▲メジロドーベルで連覇した吉田豊騎手、京都2200mのポイントとは? (撮影:下野雄規)
GIが行われる舞台を、実際に勝った経験のある騎手やそのコースを得意としている騎手に解説していただくというこの企画。エリザベス女王杯のコース解説をしていただくのは、1998年と1999年にメジロドーベルで連覇を果たした吉田豊騎手です。特に2度目の勝利はドーベルのラストラン。有終の美の思い出を振り返ると共に、コースの攻略ポイントを教えていただきました。
(取材・文:佐々木祥恵)
道中は折り合いに専念できるコース
――メジロドーベルで2度、京都2200mのエリザベス女王杯に優勝していますけど、このコースにはどのようなイメージがありますか?
吉田 例えば中山コースですと、折り合いに専念して道中進んで、手応えがある場合は、3、4コーナーあたりからどこに出そうかなとかいろいろと考えるのですが、京都の2200mでは道中は折り合いだけに専念できるイメージがあります。僕の場合、メジロドーベルだったから余計というのもありますが、道中いかにリズム良く走らせるかというのがあったので、折り合いに専念できるのは良かったですね。
――ドーベルは、前向きな走りをしていましたね?
吉田 そうですね。前向きなので先ほども言ったように、リズム良く走らせて折り合いに気を付けるというのを心がけていました。初めてドーベルで勝ったエリザベス女王杯は1枠でしたので、インでずっと我慢をして、最後は内から伸びてきました。
京都外回りコースは4コーナーを回って直線の入り口が独特の形状をしていますので、中山と違ってゴチャゴチャしませんし、コーナーの遠心力で馬群がバーッと開くので、インで我慢していると内側が開くんです。
2回目に優勝した時にはドーベルの引退レースでもあったので、馬自体はピークではなかったんです。その分折り合いもホントスムーズでしたし、どちらかというと乗りやすいくらいでしたけどね。
▲ドーベルの全21戦の手綱を吉田騎手が握った、写真は1998年のエリザベス女王杯優勝時 (撮影:高橋正和)
――このコースの攻略のポイントは何でしょう?
吉田 枠順と道中の折り合いですね。先ほども言ったように、インで我慢していると内側が開いて直線でバラけますので、直線までいかに脚をためていけるかですね。
――ということは内枠の方が良さそうですね?
吉田 そうですね。良い位置を取りたい馬は、その分枠順に左右されると思います。
――メジロドーベルが最初にエリザベス女王杯を勝った時には、内ラチ沿いを通って上がり33秒5という鋭い脚を使っていましたが、そのような脚を使うにはどのようなレースが理想でしょう?

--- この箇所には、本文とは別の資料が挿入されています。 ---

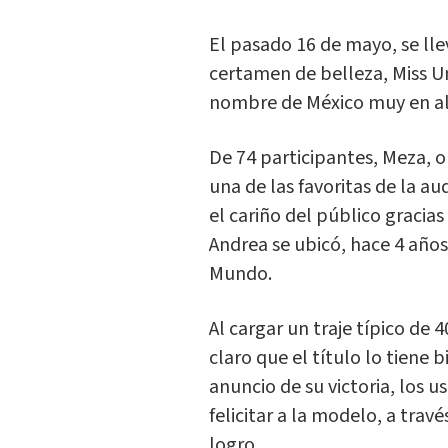
El pasado 16 de mayo, se ll
certamen de belleza, Miss U
nombre de México muy en al
De 74 participantes, Meza, o
una de las favoritas de la au
el cariño del público gracias
Andrea se ubicó, hace 4 años
Mundo.
Al cargar un traje típico de 
claro que el título lo tiene 
anuncio de su victoria, los u
felicitar a la modelo, a tra
logro.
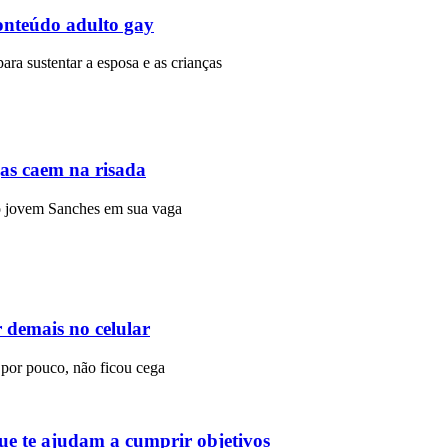
onteúdo adulto gay
para sustentar a esposa e as crianças
gas caem na risada
r o jovem Sanches em sua vaga
 demais no celular
 por pouco, não ficou cega
e te ajudam a cumprir objetivos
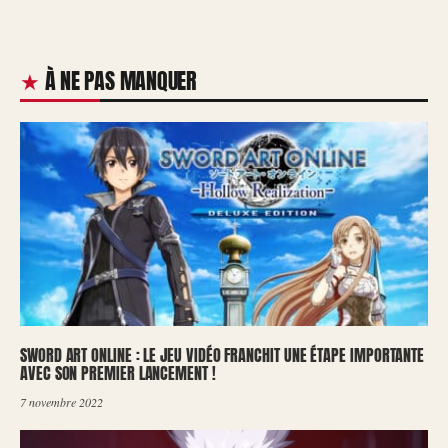
À NE PAS MANQUER
SWORD ART ONLINE : LE JEU VIDÉO FRANCHIT UNE ÉTAPE IMPORTANTE
AVEC SON PREMIER LANCEMENT !
7 novembre 2022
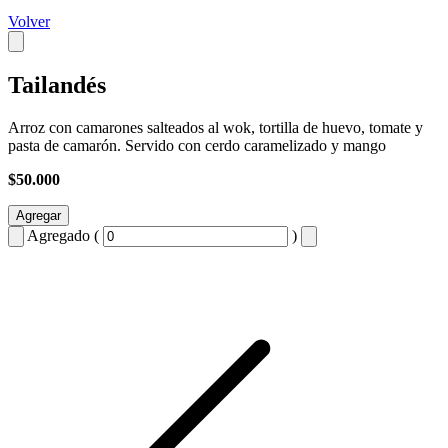
Volver
Tailandés
Arroz con camarones salteados al wok, tortilla de huevo, tomate y
pasta de camarón. Servido con cerdo caramelizado y mango
$50.000
Agregar
Agregado (
)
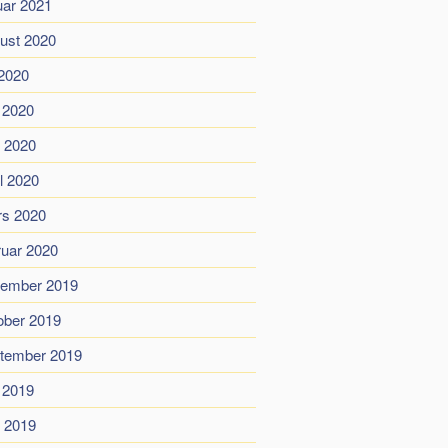
uar 2021
ust 2020
 2020
i 2020
 2020
il 2020
s 2020
ruar 2020
ember 2019
ober 2019
tember 2019
i 2019
 2019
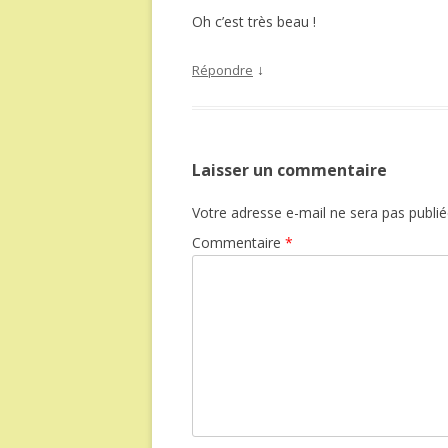
Oh c’est très beau !
↓
Répondre
Laisser un commentaire
Votre adresse e-mail ne sera pas publié
Commentaire
*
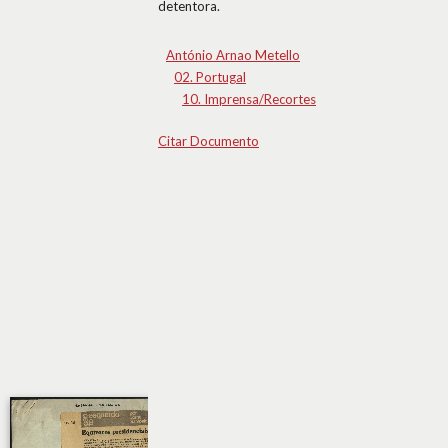
detentora.
António Arnao Metello
02. Portugal
10. Imprensa/Recortes
Citar Documento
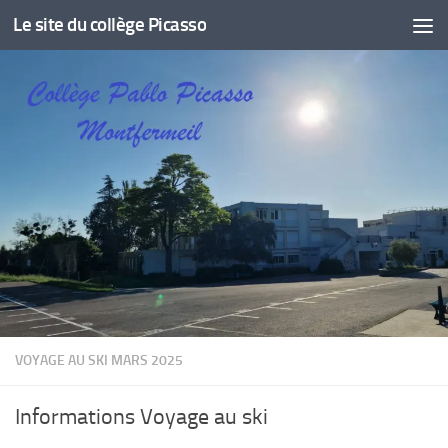
Le site du collège Picasso
Skip to content
VOYAGE AU SKI MARS 2025
Informations Voyage au ski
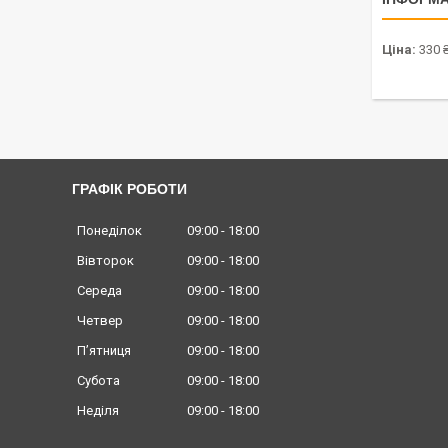
Ціна:
330 
ГРАФІК РОБОТИ
Понеділок
09:00
18:00
Вівторок
09:00
18:00
Середа
09:00
18:00
Четвер
09:00
18:00
Пʼятниця
09:00
18:00
Субота
09:00
18:00
Неділя
09:00
18:00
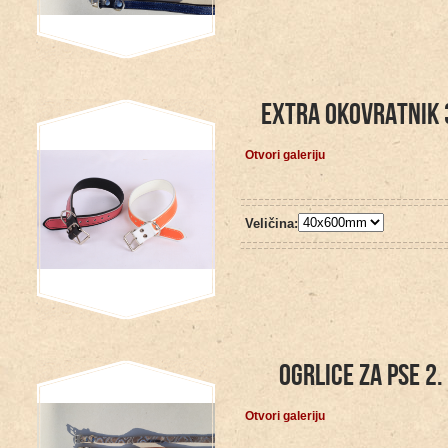
EXTRA OKOVRATNIK 
Otvori galeriju
Veličina:
OGRLICE ZA PSE 2.
Otvori galeriju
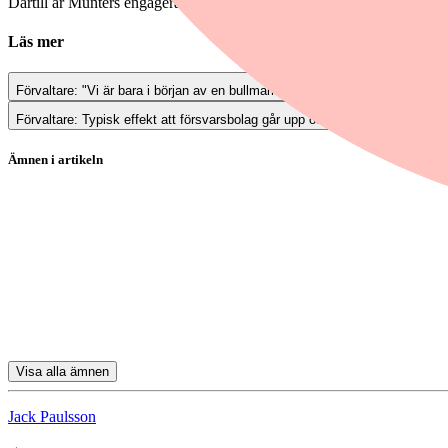
Därtill är Munters engagerade i
Nvidias
chiputveckling, vilket Brunlid
Läs mer
Förvaltare: "Vi är bara i början av en bullmarknad för ädelmetaller"
Förvaltare: Typisk effekt att försvarsbolag går upp och börsen ner
Ämnen i artikeln
Handelsbanken
Handelsbanken Svenska Småbolag (A1 SEK)
Munters
MTG
Bonesupport
Visa alla ämnen
Jack Paulsson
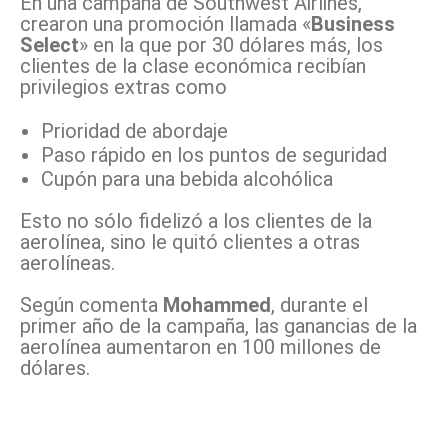
En una campaña de Southwest Airlines,
crearon una promoción llamada «
Business
Select
» en la que por 30 dólares más, los
clientes de la clase económica recibían
privilegios extras como
Prioridad de abordaje
Paso rápido en los puntos de seguridad
Cupón para una bebida alcohólica
Esto no sólo fidelizó a los clientes de la
aerolínea, sino le quitó clientes a otras
aerolíneas.
Según comenta
Mohammed
, durante el
primer año de la campaña, las ganancias de la
aerolínea aumentaron en 100 millones de
dólares.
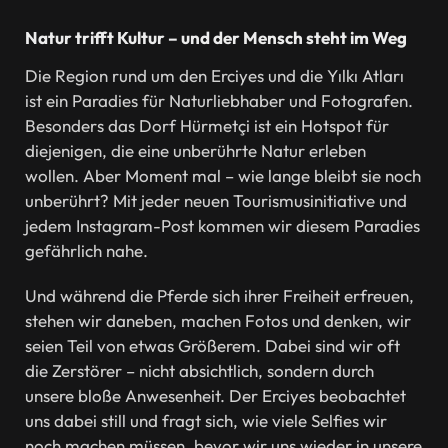
Natur trifft Kultur – und der Mensch steht im Weg
Die Region rund um den Erciyes und die Yılkı Atları
ist ein Paradies für Naturliebhaber und Fotografen.
Besonders das Dorf Hürmetçi ist ein Hotspot für
diejenigen, die eine unberührte Natur erleben
wollen. Aber Moment mal – wie lange bleibt sie noch
unberührt? Mit jeder neuen Tourismusinitiative und
jedem Instagram-Post kommen wir diesem Paradies
gefährlich nahe.
Und während die Pferde sich ihrer Freiheit erfreuen,
stehen wir daneben, machen Fotos und denken, wir
seien Teil von etwas Größerem. Dabei sind wir oft
die Zerstörer – nicht absichtlich, sondern durch
unsere bloße Anwesenheit. Der Erciyes beobachtet
uns dabei still und fragt sich, wie viele Selfies wir
noch machen müssen, bevor wir uns wieder in unsere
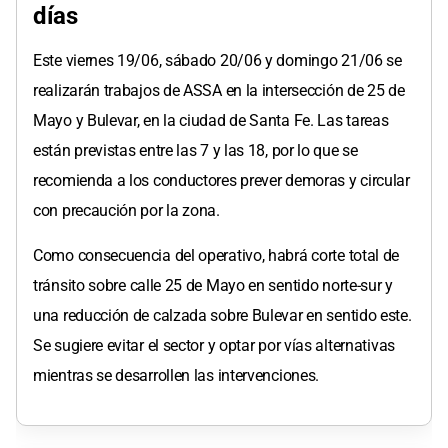
días
Este viernes 19/06, sábado 20/06 y domingo 21/06 se
realizarán trabajos de ASSA en la intersección de 25 de
Mayo y Bulevar, en la ciudad de Santa Fe. Las tareas
están previstas entre las 7 y las 18, por lo que se
recomienda a los conductores prever demoras y circular
con precaución por la zona.
Como consecuencia del operativo, habrá corte total de
tránsito sobre calle 25 de Mayo en sentido norte-sur y
una reducción de calzada sobre Bulevar en sentido este.
Se sugiere evitar el sector y optar por vías alternativas
mientras se desarrollen las intervenciones.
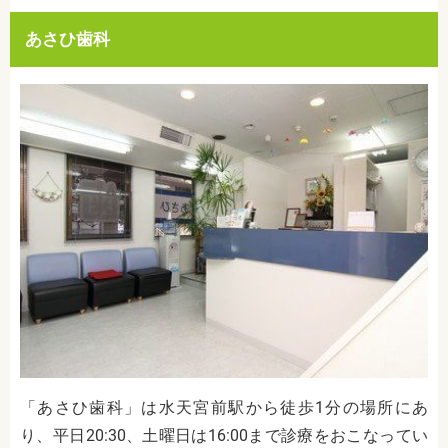
あさひ歯科
「あさひ歯科」は水天宮前駅から徒歩1分の場所にあ
り、平日20:30、土曜日は16:00まで診療をおこなってい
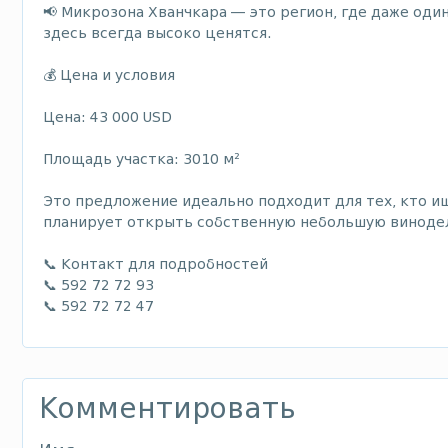
📢 Микрозона Хванчкара — это регион, где даже од
здесь всегда высоко ценятся.
💰 Цена и условия
Цена: 43 000 USD
Площадь участка: 3010 м²
Это предложение идеально подходит для тех, кто 
планирует открыть собственную небольшую виноде
📞 Контакт для подробностей
📞 592 72 72 93
📞 592 72 72 47
Комментировать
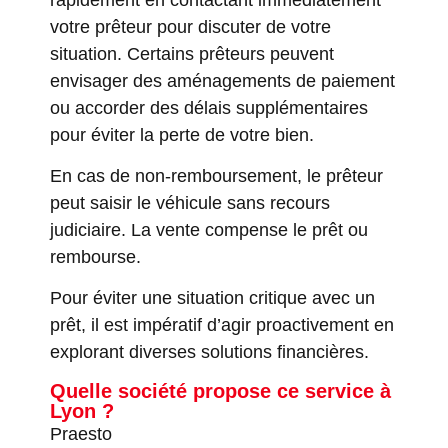
votre prêteur pour discuter de votre
situation. Certains prêteurs peuvent
envisager des aménagements de paiement
ou accorder des délais supplémentaires
pour éviter la perte de votre bien.
En cas de non-remboursement, le prêteur
peut saisir le véhicule sans recours
judiciaire. La vente compense le prêt ou
rembourse.
Pour éviter une situation critique avec un
prêt, il est impératif d’agir proactivement en
explorant diverses solutions financières.
Quelle société propose ce service à
Lyon ?
Praesto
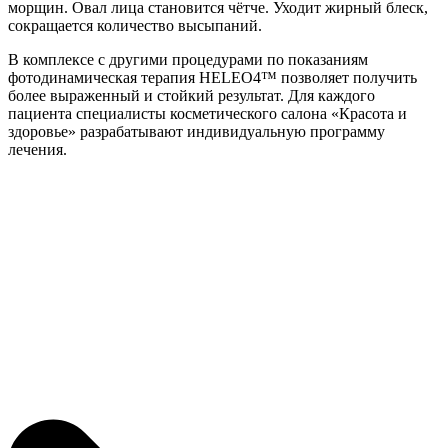
морщин. Овал лица становится чётче. Уходит жирный блеск,
сокращается количество высыпаний.
В комплексе с другими процедурами по показаниям
фотодинамическая терапия HELEO4™ позволяет получить
более выраженный и стойкий результат. Для каждого
пациента специалисты косметического салона «Красота и
здоровье» разрабатывают индивидуальную программу
лечения.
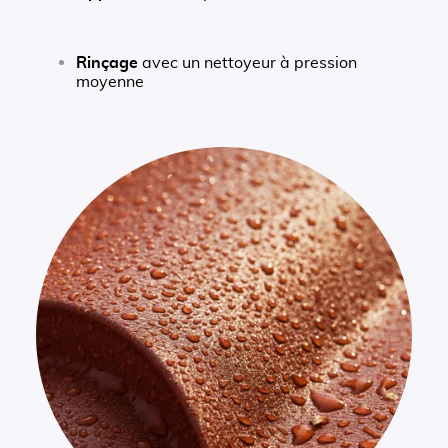
Rinçage
avec un nettoyeur à pression
moyenne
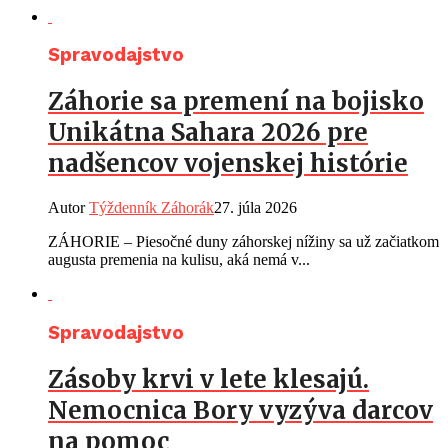
Spravodajstvo
Záhorie sa premení na bojisko
Unikátna Sahara 2026 pre
nadšencov vojenskej histórie
Autor
Týždenník Záhorák
27. júla 2026
ZÁHORIE – Piesočné duny záhorskej nížiny sa už začiatkom
augusta premenia na kulisu, aká nemá v...
Spravodajstvo
Zásoby krvi v lete klesajú.
Nemocnica Bory vyzýva darcov
na pomoc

吉田 ペースにもよりますが、ある程度良い位置のやっぱりインコースに付けているのが1番良いと思います。最後は瞬発力勝負になるでしょうから、道中脚をためられて、一瞬の脚を使えないときついと思います。一瞬の脚があれば、直線に向いた時にパッと開いたところにスッと入れますからね。
一瞬の脚がないと、コーナーを回ってインが開いた時にモタモタしているうちに開いた場所がまた閉まってしまいます。一瞬の脚があると、そこでビュッと入れちゃいますからね。